* _What this task involves_
Please update the records below, replacing every "主流框架" with "常用框架" and leaving everything else unchanged.

________________

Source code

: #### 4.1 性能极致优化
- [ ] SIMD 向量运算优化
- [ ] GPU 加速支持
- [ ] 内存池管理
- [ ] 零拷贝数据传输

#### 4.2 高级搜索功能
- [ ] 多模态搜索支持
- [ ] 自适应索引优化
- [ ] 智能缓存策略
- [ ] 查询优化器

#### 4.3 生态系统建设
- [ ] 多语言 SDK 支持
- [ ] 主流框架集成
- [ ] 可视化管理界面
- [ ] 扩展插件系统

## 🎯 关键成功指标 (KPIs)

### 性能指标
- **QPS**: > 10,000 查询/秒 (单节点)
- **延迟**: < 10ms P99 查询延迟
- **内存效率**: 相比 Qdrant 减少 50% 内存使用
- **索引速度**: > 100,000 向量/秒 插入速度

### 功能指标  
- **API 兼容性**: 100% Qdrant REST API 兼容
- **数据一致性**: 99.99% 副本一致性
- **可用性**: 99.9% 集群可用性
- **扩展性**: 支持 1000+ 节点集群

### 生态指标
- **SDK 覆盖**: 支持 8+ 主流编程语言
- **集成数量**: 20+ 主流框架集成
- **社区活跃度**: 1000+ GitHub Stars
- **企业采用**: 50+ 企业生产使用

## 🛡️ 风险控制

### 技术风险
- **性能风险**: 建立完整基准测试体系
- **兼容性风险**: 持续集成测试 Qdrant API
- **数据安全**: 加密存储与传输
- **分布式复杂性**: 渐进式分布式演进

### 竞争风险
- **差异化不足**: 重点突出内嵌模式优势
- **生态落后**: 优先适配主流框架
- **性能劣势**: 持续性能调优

________________

* _Solution for this exercise_
Source code

: #### 4.1 性能极致优化
- [ ] SIMD 向量运算优化
- [ ] GPU 加速支持
- [ ] 内存池管理
- [ ] 零拷贝数据传输

#### 4.2 高级搜索功能
- [ ] 多模态搜索支持
- [ ] 自适应索引优化
- [ ] 智能缓存策略
- [ ] 查询优化器

#### 4.3 生态系统建设
- [ ] 多语言 SDK 支持
- [ ] 常用框架集成
- [ ] 可视化管理界面
- [ ] 扩展插件系统

## 🎯 关键成功指标 (KPIs)

### 性能指标
- **QPS**: > 10,000 查询/秒 (单节点)
- **延迟**: < 10ms P99 查询延迟
- **内存效率**: 相比 Qdrant 减少 50% 内存使用
- **索引速度**: > 100,000 向量/秒 插入速度

### 功能指标  
- **API 兼容性**: 100% Qdrant REST API 兼容
- **数据一致性**: 99.99% 副本一致性
- **可用性**: 99.9% 集群可用性
- **扩展性**: 支持 1000+ 节点集群

### 生态指标
- **SDK 覆盖**: 支持 8+ 主流编程语言
- **集成数量**: 20+ 常用框架集成
- **社区活跃度**: 1000+ GitHub Stars
- **企业采用**: 50+ 企业生产使用

## 🛡️ 风险控制

### 技术风险
- **性能风险**: 建立完整基准测试体系
- **兼容性风险**: 持续集成测试 Qdrant API
- **数据安全**: 加密存储与传输
- **分布式复杂性**: 渐进式分布式演进

### 竞争风险
- **差异化不足**: 重点突出内嵌模式优势
- **生态落后**: 优先适配常用框架
- **性能劣势**: 持续性能调优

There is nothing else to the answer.